Tenn. Comp. R. & Regs. 1200-13-14-.11

Public necessity rule filed July 1, 2002; effective through December 13, 2002. Original rule filed September 30, 2002; to be effective December 14, 2002; however, on December 9, 2002, the House Government Operations Committee of the General Assembly stayed rule 1200-13-14-.11; new effective date February 12, 2003. Emergency rule filed December 13, 2002; effective through May 27, 2003. Public necessity rule filed May 5, 2005; effective through October 17, 2005. Public necessity rule filed July 29, 2005; effective through January 10, 2006. Amendments filed July 28, 2005; effective October 11, 2005. Public necessity rule filed December 29, 2005; expired June 12, 2006. On June 13, 2006, affected rules reverted to status on December 28, 2005. Amendments filed October 27, 2005; effective January 10, 2006. However, Notice of Withdrawal of permanent rule amendments (1)(d)3., (1)(d)4., (4)(g)6., (5)(a)5., (5)(e), (5)(f), and (7)(h) filed and effective January 6, 2006 (to have been effective January 10, 2006).
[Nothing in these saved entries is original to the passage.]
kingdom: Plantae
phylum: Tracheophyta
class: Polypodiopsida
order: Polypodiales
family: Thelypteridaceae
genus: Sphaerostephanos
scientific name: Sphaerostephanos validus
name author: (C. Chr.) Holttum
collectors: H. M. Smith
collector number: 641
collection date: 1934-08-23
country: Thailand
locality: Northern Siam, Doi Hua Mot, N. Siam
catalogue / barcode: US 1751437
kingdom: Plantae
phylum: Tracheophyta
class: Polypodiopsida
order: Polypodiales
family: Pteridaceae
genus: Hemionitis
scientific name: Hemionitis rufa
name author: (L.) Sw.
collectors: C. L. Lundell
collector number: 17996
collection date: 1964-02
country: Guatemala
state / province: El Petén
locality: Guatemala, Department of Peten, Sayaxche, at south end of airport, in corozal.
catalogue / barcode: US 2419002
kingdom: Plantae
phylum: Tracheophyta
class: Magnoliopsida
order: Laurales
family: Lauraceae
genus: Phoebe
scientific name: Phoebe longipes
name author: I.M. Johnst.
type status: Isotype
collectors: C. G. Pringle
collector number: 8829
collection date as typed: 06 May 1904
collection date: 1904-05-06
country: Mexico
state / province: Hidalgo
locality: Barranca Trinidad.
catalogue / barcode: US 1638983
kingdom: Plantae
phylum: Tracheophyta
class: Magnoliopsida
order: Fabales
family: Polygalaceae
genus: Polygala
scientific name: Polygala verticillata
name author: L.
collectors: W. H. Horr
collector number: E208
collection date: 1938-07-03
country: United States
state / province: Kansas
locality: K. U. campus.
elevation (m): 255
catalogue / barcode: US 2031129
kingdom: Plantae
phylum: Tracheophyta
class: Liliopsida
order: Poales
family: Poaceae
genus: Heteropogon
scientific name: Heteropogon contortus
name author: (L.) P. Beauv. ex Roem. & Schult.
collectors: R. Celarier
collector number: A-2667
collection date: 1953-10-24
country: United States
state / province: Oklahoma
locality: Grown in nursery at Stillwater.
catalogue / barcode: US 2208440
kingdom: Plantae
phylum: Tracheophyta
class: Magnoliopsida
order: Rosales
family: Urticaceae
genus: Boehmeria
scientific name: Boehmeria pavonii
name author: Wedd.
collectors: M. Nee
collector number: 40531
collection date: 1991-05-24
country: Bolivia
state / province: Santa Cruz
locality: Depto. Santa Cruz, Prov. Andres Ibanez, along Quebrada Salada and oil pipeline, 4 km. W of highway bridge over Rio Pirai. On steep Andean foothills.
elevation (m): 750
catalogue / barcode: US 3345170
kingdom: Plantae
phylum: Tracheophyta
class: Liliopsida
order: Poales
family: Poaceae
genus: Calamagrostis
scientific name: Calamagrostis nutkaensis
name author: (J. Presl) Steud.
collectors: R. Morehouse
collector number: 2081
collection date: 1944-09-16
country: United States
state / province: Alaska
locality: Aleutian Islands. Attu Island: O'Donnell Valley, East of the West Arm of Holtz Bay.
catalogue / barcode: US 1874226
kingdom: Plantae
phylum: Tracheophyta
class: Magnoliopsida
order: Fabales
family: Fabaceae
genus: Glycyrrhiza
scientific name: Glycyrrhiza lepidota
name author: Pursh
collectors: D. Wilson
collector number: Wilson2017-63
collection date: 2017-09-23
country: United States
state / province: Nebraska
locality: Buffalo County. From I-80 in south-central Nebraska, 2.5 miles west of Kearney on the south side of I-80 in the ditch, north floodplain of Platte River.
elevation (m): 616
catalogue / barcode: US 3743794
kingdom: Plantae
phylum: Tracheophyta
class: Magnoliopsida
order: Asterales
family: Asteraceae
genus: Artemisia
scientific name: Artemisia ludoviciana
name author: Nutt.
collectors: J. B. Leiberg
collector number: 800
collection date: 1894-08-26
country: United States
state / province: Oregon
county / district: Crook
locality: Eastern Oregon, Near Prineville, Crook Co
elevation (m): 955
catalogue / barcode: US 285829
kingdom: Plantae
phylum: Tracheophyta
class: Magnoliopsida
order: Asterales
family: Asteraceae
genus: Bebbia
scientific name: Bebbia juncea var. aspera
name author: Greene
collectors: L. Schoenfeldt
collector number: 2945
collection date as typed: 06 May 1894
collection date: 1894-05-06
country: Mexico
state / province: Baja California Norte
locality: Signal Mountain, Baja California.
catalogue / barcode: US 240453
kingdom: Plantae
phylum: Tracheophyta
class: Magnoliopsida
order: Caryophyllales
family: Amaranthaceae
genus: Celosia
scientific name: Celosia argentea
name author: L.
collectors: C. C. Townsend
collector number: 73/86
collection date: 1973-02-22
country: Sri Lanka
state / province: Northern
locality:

Public necessity rule filed May 17, 2006; effective through October 29, 2006. Amendments filed March 31, 2006; effective June 14, 2006. Amendment filed August 14, 2006; effective October 28, 2006. Public Necessity rule filed December 1, 2006; effective through May 15, 2007. Amendment filed January 30, 2007; effective April 15, 2007. Amendment filed March 1, 2007; effective May 15, 2007. Amendment filed September 13, 2007; effective November 27, 2007. Amendment filed August 19, 2008; effective November 2, 2008. Amendment filed September 30, 2009; effective December 29, 2009. Amendment filed October 26, 2010; effective January 24, 2011. Amendment filed September 23, 2011; effective December 22, 2011. Amendments filed September 27, 2013; effective December 26, 2013. Amendments filed September 25, 2017; effective December 24, 2017. Amendments filed July 8, 2021; effective 10/6/2021.

Authority: T.C.A. §§ 4-5-202, 4-5-208, 71-5-105, 71-5-109, and 71-5-113; 42 C.F.R. Part 431 Subpart E; 42 C.F.R. Part 438 Subpart F; and Executive Order No. 23.